Do you know what vegetable tastes better roasted? Um, almost every single one.

When done right, roasting really is an amazing way to cook vegetables – probably the best. It changes the texture and taste of the food, and usually for the better. Remember how brussels sprouts had a comeback? It’s because we finally got smart enough to stop boiling them and started roasting them. I’m side-eying all of our parents who boiled them.

FYI, in this case, we are using the term “roast” to mean cooking in an oven at a high temperature – this is true roasting. “Slow-roasting” at a low temperature is a different method (also delicious).

1) Use parchment paper and a half-sheet pan.

You want to be a successful roaster? You need parchment paper (non-negotiable) and a good size flat pan. This is absolutely the best method for roasting vegetables. For a uniform roasting, a flat pan works best and parchment paper is the best way to avoid food sticking with better clean-up and no effect on taste.

2) Use high heat. 

Roasting really should be done at least at 400 degrees, in my humble opinion. That’s where you start to get the crunchy outside. However, some vegetables can’t ever achieve that, so you won’t get kicked out of the club if you do 350. Go below that and you’re slow-roasting. You can’t sit with us. 

3) Learn about oil and smoke points. 

You need fat to roast and in the case of vegetables or other low-fat food, you need an oil or other source of fat. Good news – there are a ton of oils to choose from! My favorites are olive oil, avocado oil, and ghee. All of these operate at relatively high smoke points. A smoke point is the temperature that the oil will start to burn. That usually leads to bitter food and sometimes can be dangerous. 

Olive oil is famous for being delicious, but having a lower smoke point. While that is true, virgin olive oil has a higher smoke point than extra-virgin. You can very successfully roast at 400 degrees with olive oil, sometimes a little more.

Avocado oil is great for roasting! It has a very high smoke point and a mild flavor. Its downsides are that it can be expensive and the market is full of low-quality avocado oil that has performance issues (because it’s not actually pure avocado oil). Research avocado oil brands before buying.

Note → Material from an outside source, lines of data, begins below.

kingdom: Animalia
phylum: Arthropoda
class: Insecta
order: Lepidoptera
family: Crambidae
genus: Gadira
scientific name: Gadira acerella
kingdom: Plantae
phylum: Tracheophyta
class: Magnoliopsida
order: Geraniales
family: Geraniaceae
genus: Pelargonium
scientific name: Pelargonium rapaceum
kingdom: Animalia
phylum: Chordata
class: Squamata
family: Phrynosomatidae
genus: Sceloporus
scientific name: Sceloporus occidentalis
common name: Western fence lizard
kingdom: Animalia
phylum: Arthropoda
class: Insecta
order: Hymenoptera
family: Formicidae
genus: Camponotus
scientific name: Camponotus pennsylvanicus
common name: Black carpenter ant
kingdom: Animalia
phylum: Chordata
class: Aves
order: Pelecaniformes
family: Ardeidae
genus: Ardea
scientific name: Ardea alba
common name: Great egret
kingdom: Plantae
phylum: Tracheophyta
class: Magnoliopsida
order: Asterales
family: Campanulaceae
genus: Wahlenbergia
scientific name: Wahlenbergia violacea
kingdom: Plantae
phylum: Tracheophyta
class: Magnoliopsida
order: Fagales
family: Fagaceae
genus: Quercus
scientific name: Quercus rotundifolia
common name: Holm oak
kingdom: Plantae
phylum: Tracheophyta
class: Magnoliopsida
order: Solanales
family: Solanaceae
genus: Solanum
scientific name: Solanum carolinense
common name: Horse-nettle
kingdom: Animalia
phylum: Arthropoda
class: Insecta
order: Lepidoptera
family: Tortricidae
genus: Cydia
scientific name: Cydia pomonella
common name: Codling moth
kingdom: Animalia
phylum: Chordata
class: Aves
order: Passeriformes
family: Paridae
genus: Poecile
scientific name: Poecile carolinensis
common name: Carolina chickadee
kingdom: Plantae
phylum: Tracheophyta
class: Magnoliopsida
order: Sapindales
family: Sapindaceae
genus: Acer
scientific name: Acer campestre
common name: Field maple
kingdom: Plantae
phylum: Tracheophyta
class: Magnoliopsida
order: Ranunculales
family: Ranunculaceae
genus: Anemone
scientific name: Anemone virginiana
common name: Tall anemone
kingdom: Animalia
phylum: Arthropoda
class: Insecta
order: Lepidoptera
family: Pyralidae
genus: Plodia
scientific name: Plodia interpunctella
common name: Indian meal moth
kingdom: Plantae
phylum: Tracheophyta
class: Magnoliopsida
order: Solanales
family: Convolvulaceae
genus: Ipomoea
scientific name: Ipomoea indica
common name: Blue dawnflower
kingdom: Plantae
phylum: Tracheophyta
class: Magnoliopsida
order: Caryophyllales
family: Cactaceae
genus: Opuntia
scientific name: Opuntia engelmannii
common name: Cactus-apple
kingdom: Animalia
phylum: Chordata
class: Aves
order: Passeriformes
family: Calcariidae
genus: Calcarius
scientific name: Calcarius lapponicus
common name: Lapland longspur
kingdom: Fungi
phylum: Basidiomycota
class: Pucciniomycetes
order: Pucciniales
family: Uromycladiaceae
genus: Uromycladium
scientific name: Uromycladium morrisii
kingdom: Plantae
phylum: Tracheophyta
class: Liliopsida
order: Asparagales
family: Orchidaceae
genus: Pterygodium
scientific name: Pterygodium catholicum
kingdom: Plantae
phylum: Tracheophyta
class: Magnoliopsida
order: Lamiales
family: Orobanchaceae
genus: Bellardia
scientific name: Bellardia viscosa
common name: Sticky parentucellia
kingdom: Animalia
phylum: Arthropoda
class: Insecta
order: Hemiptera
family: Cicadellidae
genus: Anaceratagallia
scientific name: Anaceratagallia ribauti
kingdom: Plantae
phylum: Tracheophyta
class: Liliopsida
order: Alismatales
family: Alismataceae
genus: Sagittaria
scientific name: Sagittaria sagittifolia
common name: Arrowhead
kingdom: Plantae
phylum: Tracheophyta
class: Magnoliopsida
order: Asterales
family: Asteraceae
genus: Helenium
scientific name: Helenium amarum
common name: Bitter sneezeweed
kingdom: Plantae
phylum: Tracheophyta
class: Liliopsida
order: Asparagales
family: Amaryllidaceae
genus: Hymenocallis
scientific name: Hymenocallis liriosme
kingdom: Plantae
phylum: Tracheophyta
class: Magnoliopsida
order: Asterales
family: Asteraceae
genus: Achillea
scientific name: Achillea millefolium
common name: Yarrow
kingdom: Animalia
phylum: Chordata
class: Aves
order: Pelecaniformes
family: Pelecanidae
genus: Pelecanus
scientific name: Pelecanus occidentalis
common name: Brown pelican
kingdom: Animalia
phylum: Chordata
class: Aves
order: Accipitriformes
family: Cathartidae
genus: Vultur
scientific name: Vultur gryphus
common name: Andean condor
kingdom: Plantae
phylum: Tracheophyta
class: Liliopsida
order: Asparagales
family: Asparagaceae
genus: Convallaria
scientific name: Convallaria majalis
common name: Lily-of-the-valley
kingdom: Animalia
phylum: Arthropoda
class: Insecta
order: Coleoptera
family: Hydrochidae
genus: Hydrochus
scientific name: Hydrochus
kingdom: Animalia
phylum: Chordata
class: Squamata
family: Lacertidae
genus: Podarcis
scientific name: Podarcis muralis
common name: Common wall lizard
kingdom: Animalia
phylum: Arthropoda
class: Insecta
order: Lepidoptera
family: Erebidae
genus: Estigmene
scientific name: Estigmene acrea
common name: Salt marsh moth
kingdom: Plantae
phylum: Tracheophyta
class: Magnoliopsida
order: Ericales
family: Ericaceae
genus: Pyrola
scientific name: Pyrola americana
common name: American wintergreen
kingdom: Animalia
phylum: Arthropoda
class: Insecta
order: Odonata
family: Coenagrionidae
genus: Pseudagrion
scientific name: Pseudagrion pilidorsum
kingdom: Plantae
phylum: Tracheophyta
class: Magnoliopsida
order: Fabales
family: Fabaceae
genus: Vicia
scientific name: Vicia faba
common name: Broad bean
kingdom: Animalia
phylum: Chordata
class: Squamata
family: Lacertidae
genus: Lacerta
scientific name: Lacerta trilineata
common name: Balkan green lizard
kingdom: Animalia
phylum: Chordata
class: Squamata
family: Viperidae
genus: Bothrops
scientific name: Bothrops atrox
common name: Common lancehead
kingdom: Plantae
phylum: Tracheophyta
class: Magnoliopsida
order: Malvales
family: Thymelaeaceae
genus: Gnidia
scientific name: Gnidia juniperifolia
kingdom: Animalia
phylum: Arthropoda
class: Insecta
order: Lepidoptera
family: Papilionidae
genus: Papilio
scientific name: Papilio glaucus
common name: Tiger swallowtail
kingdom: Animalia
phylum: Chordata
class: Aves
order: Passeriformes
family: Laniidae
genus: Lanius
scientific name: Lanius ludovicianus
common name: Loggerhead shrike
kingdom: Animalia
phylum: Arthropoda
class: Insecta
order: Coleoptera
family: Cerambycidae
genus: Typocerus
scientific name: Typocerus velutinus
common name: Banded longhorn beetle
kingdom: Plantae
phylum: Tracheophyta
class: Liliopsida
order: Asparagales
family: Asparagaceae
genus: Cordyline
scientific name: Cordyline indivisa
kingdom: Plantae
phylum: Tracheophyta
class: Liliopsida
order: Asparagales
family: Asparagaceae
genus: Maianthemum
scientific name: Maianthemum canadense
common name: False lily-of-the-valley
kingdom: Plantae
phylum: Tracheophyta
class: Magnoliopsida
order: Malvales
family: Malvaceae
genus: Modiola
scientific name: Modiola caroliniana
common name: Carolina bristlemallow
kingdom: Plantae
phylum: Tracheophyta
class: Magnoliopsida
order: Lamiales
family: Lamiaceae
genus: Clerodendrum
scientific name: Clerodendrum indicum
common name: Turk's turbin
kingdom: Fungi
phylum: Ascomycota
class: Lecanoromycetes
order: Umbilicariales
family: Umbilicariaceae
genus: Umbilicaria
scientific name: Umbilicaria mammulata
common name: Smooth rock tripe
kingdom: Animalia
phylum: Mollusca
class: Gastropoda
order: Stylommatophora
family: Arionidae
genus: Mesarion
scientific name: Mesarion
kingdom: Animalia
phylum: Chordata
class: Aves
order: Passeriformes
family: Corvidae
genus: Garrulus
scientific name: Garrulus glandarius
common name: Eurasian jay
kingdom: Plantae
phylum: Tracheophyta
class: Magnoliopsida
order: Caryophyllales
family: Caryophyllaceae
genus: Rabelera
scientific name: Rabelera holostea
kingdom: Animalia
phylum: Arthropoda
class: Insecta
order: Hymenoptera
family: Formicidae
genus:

Ghee is a powerhouse. It’s commonly used in South Asia but has started to get more of a following worldwide. It has a very high smoke point and a buttery taste. It is low in lactose, but high in saturated fat. You might need to skip ghee if you are watching your cholesterol.

4) Cut in uniform pieces and don’t overcrowd.

If you are roasting vegetables, cut them around the same size! One of the best parts about roasting is the uniform outcome of it – you will not get that result if you do not have a uniform size. If you want more caramelization (and you dooooo), you need to aim to keep your pieces similar sizes. Also, don’t overcrowd the pan. Each piece can’t cook evenly if they are touching. The dry air needs space to do its job.

5) GO NUTS! 

Try every vegetable roasted. They are almost all delicious. You’ll have some trial and error (different vegetables roast at different rates), but it’s worth messing up a few times to get to the point where you figure it out.  My favorites are sweet potatoes, broccoli, and roasted garlic. Oh MAN, I could write a blog about how much I love roasted garlic.  Maybe next blog?